日本キリスト教団常陸大宮伝道所

 

 

 彼らが王の言葉を聞いて出かけると、東方で見た星が先立って進み、ついに幼子のいる場所の上に止まった。学者たちはその星を見て喜びにあふれた。家に入ってみると、幼子は母マリアと共におられた。彼らはひれ伏して幼子を拝み、宝の箱を開けて、黄金、乳香、没薬を贈り物として献げた。ところが、「ヘロデのところへ帰るな」と夢でお告げがあったので、別の道を通って自分たちの国へ帰って行った。


(マタイ福音書2: 9-12 )

 

 古代において、ユダヤ教や他の宗教には、星が偉大な人物の誕生を告げ知らせるという考えがありました。博士たちは占星学に通じていたので、特別な星の出現が「ユダヤ人の王の誕生」を知らせるものだと確信し、遠路はるばるユダヤの地に足を踏み入れました。
 しかし、博士たちの来訪の目的を聞いて、ヘロデ王は不安を抱いたのです。自分たちの特権を侵害する者が現れたのかもしれない、と。このように「救い主の誕生」のニュースは、羊飼いのような底辺層の人々には「喜びの知らせ」とはなりましたが、当時の支配者層にはたいそう危険極まりない情報になったかと思われます。ヘロデ王は本心を隠しながら、「見つかったら知らせてくれ。私も行って拝もう」と言います。博士たちはベツレヘムへと送り出され、救い主に出会うことが出来ました。そして幼子を拝み、贈り物をささげます。ところが夢で「ヘロデのところへ帰るな」と告げられ、別の道を通って帰って行きました。
 ここでも大切なことは「夢」で告げられます。そして、それをしっかりと守って博士たちはべツレヘムを後にします。またヨセフ一家もエジプトへ避難します。この後、ヘロデ王によってべツレヘム周辺の2歳以下の男の子は皆殺しになります。人間の心に芽生える罪の思いによって、吉報が凶事となってしまうのです。人間のかかえる罪深さ!
 博士たちが携えてきた贈り物に心を留めましよう。黄金、乳香、没薬が献げられました。黄金は王のしるしイエス様こそ、黄金を受けるにふさわしい王でありました。乳香は神殿での礼拝に用いられたもの。祭司が祈りをささげる時に使われたそうです。祭司は人間と神様との間に橋をかけ、人と神様とを結びつける働きをしました。
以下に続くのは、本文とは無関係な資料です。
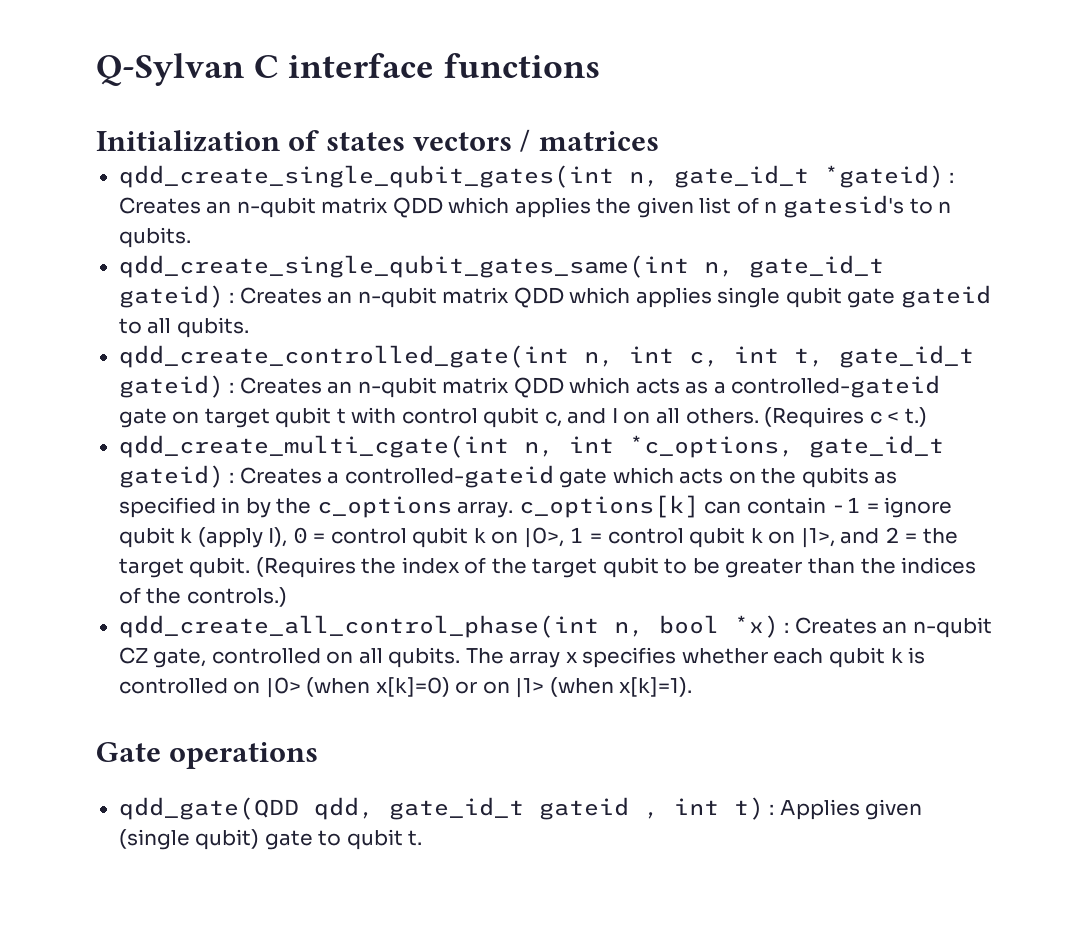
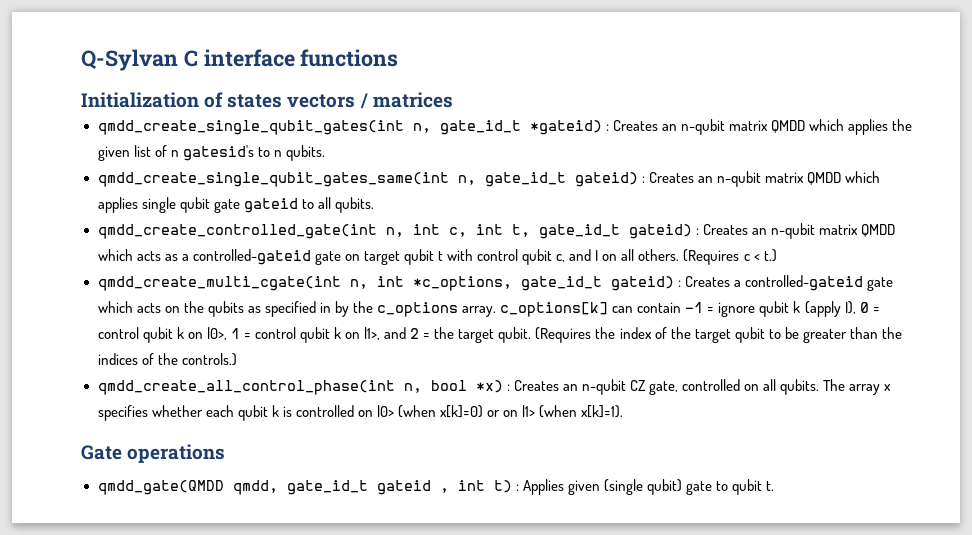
[118,165,614,188] qdd_create_single_qubit_gates(int -> [97,120,404,135] qmdd_create_single_qubit_gates(int
[392,197,443,218] QDD -> [770,120,805,133] QMDD
[118,255,689,278] qdd_create_single_qubit_gates_same(int -> [97,172,449,187] qmdd_create_single_qubit_gates_same(int
[513,287,564,308] QDD -> [806,172,841,185] QMDD
[118,345,569,368] qdd_create_controlled_gate(int -> [97,224,377,239] qmdd_create_controlled_gate(int
[513,377,564,398] QDD -> [860,224,895,237] QMDD
[118,435,509,458] qdd_create_multi_cgate(int -> [97,276,341,291] qmdd_create_multi_cgate(int
[118,615,599,638] qdd_create_all_control_phase(int -> [97,380,395,395] qmdd_create_all_control_phase(int
[118,797,374,820] qdd_gate(QDD qdd, -> [97,480,278,495] qmdd_gate(QMDD qmdd,

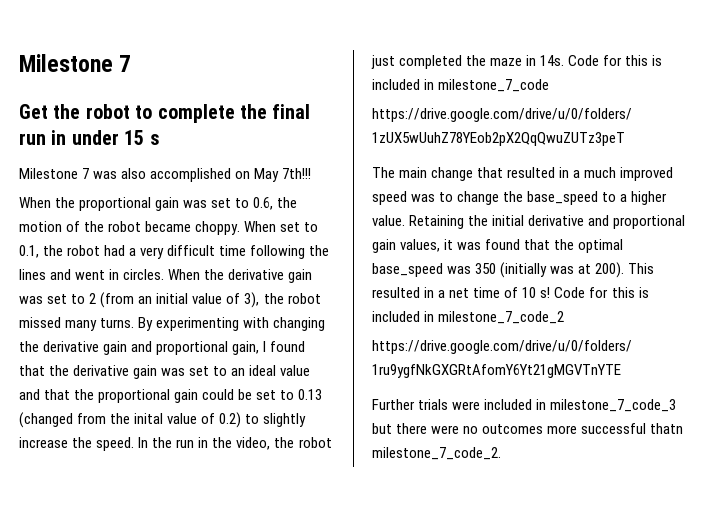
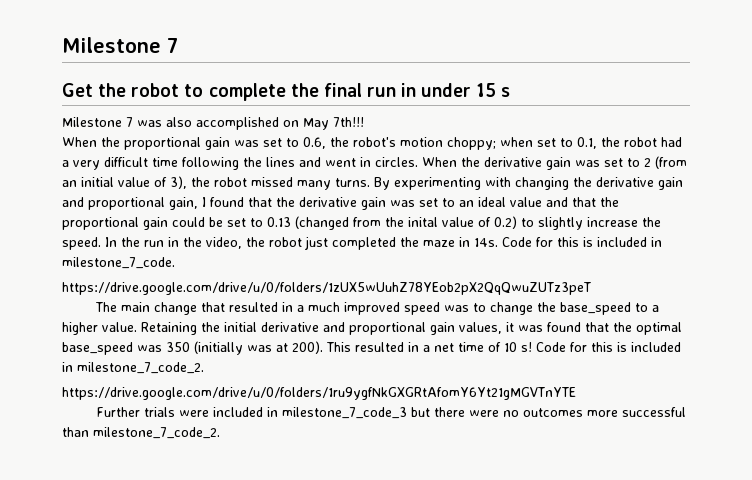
[19,221,277,235] motion of the robot became choppy. When -> [353,137,533,150] robot's motion choppy; when
[438,79,550,92] milestone_7_code -> [62,257,175,269] milestone_7_code.
[438,311,565,324] milestone_7_code_2 -> [77,362,204,374] milestone_7_code_2.
[650,423,684,434] thatn -> [62,427,89,437] than

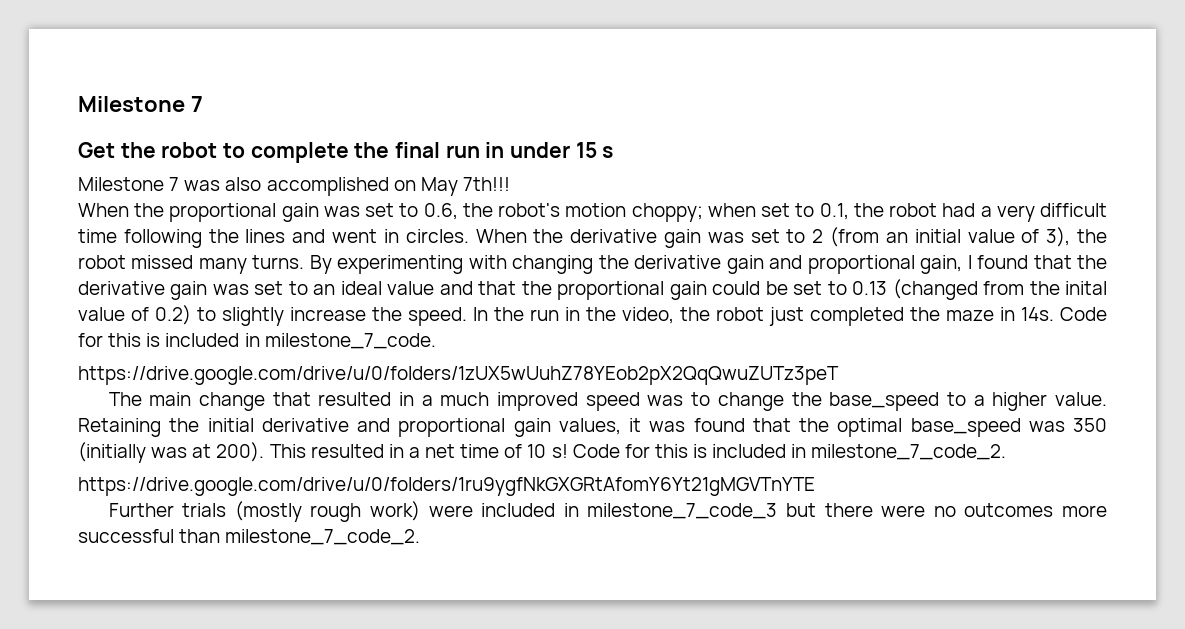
(175, 412) none -> [234,501,420,522] (mostly rough work)

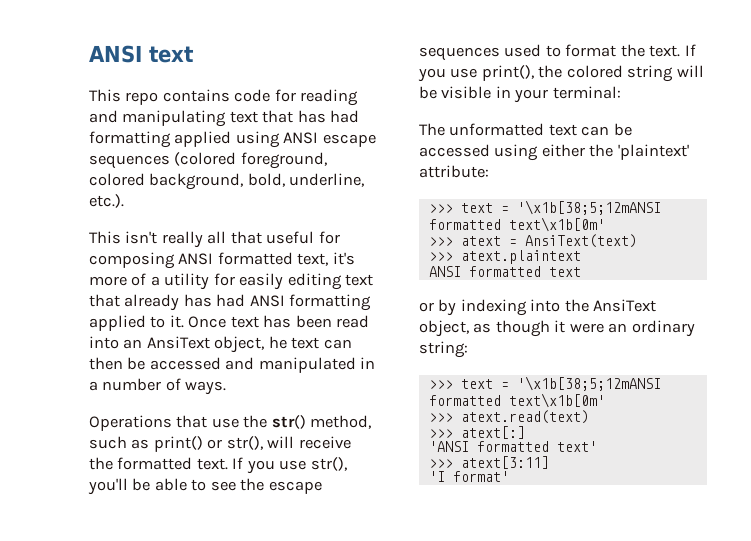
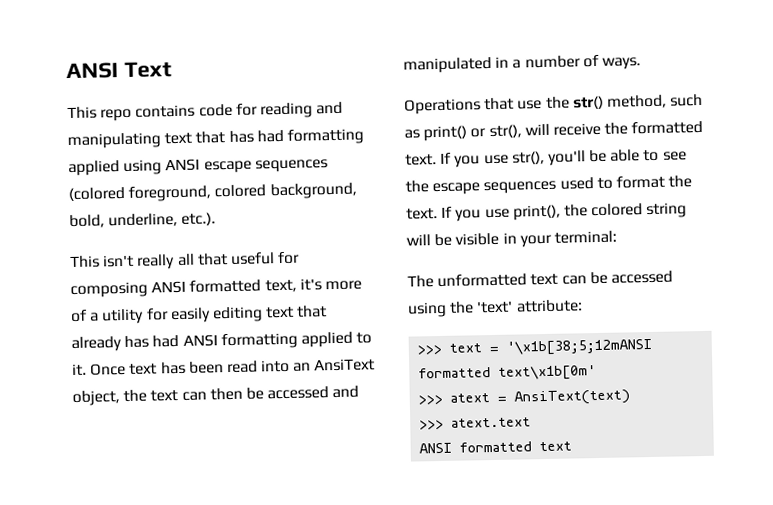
[89,45,194,63] ANSI text -> [66,61,172,80] ANSI Text
[268,336,287,349] he -> [123,389,148,403] the
[541,144,689,160] either the 'plaintext' -> [449,300,514,314] the 'text'
[460,250,581,264] atext.plaintext -> [451,417,532,428] atext.text
[419,299,657,316] [419,320,695,337] [419,341,468,358] [428,376,661,391] [428,393,605,408] [428,410,589,424] [428,426,525,439] [428,441,597,452] [428,456,549,469] [428,471,509,482] // or by indexing into the AnsiText object, as though it were an ordinary string: // >>> text = '\x1b[38;5;12mANSI formatted text\x1b[0m' // >>> atext.read(text) // >>> atext[:] // 'ANSI formatted text' // >>> atext[3:11] // 'I format' -> (573, 446) none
「わたしは道である」とイエス様はおっしゃって、私たちを神様のもとへと導く道となられました。
 没薬は人間の死に際して使われたので、幼子への贈り物としては不吉な感じが致します。しかし、イエス様はご自分が十字架で処刑されるために、この世にお生まれになられました。その意味で、死に関係する没薬は、イエス様の誕生が何のためであったかを教える大切な贈り物でした。イエス様こそ、黄金・乳香・没薬を受けるにふさわしい、真の王・完全な祭司・救い主でありました。
 博士たちは世界の王であるイエス様にふさわしい宝物をささげて礼拝しました。私たちは何をささげてイエス様を礼拝したらよいでしようか?
私たちの信じる心を、イエス様におささげしていきましよう。アーメン。